• Prompt 1:
From the GitLab repmgr standby bug report, extract the passage that begins at the words "Steps to reproduce" and stops after the words "current bug behavior?", copying it word for word.
• Prompt 2:
Extend the GitLab repmgr standby bug report by writing what comes after its last sentence.

• Excerpt to read:
Repmgr standby setup forces Postgres to create a socket with the primary Postgres node IP
Summary
Repmgr standby setup forces Postgres to create a socket with the primary Postgres node IP.
Steps to reproduce
This issue was found in the versions 12.1.4 and above. To reproduce you need to have:
- GitLab HA deployment with consul;
- Postgres Master (with repmgr) up and running;
- Secondary Postgres up and running;
- Try to setup the secondary Postgres as a standby node, with the following command:
gitlab-ctl repmgr standby setup ${master_ip} -w
What is the current bug behavior?
The presented output is as follows after running the gitlab-ctl repmgr standby setup ${master_ip} -w
Stopping the database
Removing the data
Cloning the data
Starting the database
uninitialized constant Timeout::TimeoutError
There is no repmgr command standby
Available repmgr commands:
master register -- Register the current node as a master node in the repmgr cluster
standby
clone MASTER -- Clone the data from node MASTER to set this node up as a standby server
register -- Register the node as a standby node in the cluster. Assumes clone has been done
setup MASTER -- Performs all steps necessary to setup the current node as a standby for MASTER
follow MASTER -- Follow the new master node MASTER
unregister --node=X -- Removes the node with id X from the cluster. Without --node removes the current node.

• Data below:

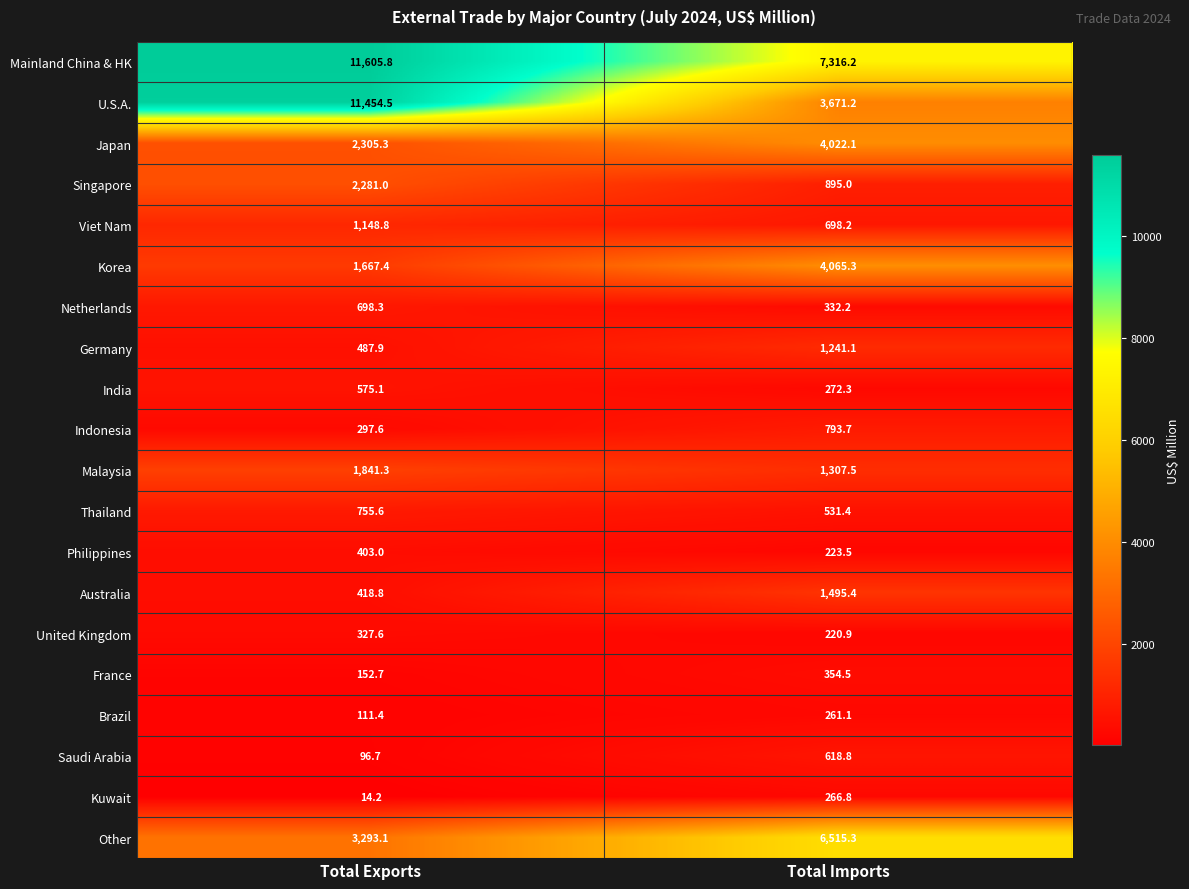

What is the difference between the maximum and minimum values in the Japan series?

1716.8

• Written reply 1:
Steps to reproduce
This issue was found in the versions 12.1.4 and above. To reproduce you need to have:
- GitLab HA deployment with consul;
- Postgres Master (with repmgr) up and running;
- Secondary Postgres up and running;
- Try to setup the secondary Postgres as a standby node, with the following command:
gitlab-ctl repmgr standby setup ${master_ip} -w
What is the current bug behavior?

• Written reply 2:
promote -- Promote the current node to be the master node
cluster show -- Displays the current membership status of the cluster
The timeout is due Postgres not be running anymore, this happened because standby setup brought the primary configuration that contains the primary node IP which makes Postgres try to create a socket using the primary's IP. This can be verified in the postgress logs where 10.10.1.30 is actually the primary IP (these logs come from the secondary Postgres node).
2019-09-25_15:38:41.56520 LOG: could not bind IPv4 address "10.10.1.30": Cannot assign requested address
2019-09-25_15:38:41.56522 HINT: Is another postmaster already running on port 5432? If not, wait a few seconds and retry.
2019-09-25_15:38:41.56522 WARNING: could not create listen socket for "10.10.1.30"
2019-09-25_15:38:41.56522 FATAL: could not create any TCP/IP sockets
2019-09-25_15:38:41.56523 LOG: database system is shut down
What is the expected correct behavior?
The expected behavior would be to have the secondary node being set up with Postgres restarted successfully after cloning the primary data over.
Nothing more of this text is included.